Regieren ist immer auch Konflikt, aber diese Regierung wirkt inzwischen wie ein schwer verzankter Haufen, bei dem die Opposition arbeitslos wird.
Mit seinem Atom-Machtwort wollte der stille Herr Scholz die Dreierkoalition nicht weiter abstürzen lassen, die ihm im Vorjahr doch recht überraschend die Kanzlerschaft ermöglicht hatte. Nun hat Scholz nicht mehr allzu viel Drohpotenzial. Machtworte nutzen sich ab. Mal sehen, wie weit der China-Streit eskaliert.
Denn die Grundidee einer Dreierkonstellation ist gut: Demokratie lebt von der Vielfalt der Angebote, nicht nur auf dem Wahlzettel, sondern auch in der Regierung. Nach den bleiernen Jahren der großkoalitionären Langeweile ist das Dreierbündnis ein Experiment, das das Zeug hat, den politischen Horizont zu erweitern. Endlich weg vom Blockdenken in Rechts und Links, weg vom ständigen kleinteiligen Gegeneinander, hin zum offenen Diskurs über Konzepte und zum Versuch der Fusion von Ideen. Denn die drei bilden doch ein breites Spektrum ab: Da ist eine Wirtschaftspartei, da ist eine Ökopartei und da ist eine Partei, die wieder für soziale Gerechtigkeit stehen will.
Doch das Ganze stand unter keinem guten Stern.

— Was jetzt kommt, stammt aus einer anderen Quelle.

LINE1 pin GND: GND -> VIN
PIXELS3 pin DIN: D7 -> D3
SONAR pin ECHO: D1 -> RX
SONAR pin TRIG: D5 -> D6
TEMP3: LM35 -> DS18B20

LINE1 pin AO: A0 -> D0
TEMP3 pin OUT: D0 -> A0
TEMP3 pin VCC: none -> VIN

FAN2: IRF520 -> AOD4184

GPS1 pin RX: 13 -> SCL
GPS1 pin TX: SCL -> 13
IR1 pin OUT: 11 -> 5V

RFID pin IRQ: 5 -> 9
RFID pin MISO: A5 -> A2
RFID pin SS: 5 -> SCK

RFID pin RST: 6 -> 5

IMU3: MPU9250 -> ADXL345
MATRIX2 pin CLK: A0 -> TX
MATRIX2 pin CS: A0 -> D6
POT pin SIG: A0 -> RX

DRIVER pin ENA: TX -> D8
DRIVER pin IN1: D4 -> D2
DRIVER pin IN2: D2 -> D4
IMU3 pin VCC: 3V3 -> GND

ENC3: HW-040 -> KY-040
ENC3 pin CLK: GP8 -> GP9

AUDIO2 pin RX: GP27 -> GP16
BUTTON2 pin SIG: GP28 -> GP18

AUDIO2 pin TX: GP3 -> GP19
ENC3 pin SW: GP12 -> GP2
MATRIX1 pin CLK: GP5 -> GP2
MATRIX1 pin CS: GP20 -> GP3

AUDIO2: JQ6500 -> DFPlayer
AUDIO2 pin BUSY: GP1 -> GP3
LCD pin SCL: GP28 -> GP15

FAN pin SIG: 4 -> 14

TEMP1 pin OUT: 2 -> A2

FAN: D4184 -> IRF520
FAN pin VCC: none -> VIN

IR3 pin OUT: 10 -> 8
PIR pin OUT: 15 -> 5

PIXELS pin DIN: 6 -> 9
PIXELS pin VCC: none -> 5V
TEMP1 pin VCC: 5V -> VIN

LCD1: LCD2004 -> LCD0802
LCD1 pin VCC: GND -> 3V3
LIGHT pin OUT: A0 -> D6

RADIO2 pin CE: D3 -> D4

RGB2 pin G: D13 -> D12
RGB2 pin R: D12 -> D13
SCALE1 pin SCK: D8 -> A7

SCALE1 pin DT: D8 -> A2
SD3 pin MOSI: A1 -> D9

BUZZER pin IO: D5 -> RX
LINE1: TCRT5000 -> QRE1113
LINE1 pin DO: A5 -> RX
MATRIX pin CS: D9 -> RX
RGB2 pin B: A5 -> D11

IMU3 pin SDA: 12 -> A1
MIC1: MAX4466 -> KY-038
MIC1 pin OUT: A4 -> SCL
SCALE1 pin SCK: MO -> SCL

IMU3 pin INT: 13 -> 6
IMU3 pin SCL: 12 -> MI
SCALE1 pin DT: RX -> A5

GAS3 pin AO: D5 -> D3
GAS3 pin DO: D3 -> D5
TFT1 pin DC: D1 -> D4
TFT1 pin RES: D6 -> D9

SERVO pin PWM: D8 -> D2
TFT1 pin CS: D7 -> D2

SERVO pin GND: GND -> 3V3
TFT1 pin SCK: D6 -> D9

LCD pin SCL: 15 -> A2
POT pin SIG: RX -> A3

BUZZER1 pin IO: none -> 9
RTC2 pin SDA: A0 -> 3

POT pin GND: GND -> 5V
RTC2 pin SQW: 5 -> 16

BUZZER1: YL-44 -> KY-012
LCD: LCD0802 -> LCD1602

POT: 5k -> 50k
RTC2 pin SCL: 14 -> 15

Zwar startete das Experiment in der aus heutiger Sicht doch recht sorgenfreien Vorkriegszeit. Aber auch vor Russlands Angriff auf die Ukraine stand die Regierung vor mehr Problemen als jede davor: Hyperkapitalismus, Globalisierung, Klimakrise, Pandemie.
Mit dem Krieg kamen zur Mietenkrise in Deutschland die Energiekrise und die Angst vor dem wirtschaftlichen Desaster, vor einem Atomkrieg und vor Hunger im eigenen Land.
Nun muss die Regierung endlich aufhören, ihre parteipolitischen Schaukämpfe auszuwalzen, die vor allem fürs eigene Parteivolk aufgeführt werden, die aber beim Wahlvolk immer öfter nur noch Kopfschütteln hervorrufen. Die Lage ist ernst. Wenn die Parteien aber die Lage nicht wirklich ernst nehmen, wird das Wahlvolk auch irgendwann die Regierung nicht mehr ernst nehmen.
Dann werden die Wähler nicht gleich scharenweise in die Lager der Extremisten überlaufen. Die einen werden wütend demonstrieren, die anderen sich enttäuscht abwenden. Aus bisherigen Anhängern der Demokratie werden stumme Nichtwähler, die nicht mehr erreichbar für die Parteien sind. Und das könnte es extremistischen Parteien irgendwann leichter machen, Mehrheiten zu gewinnen.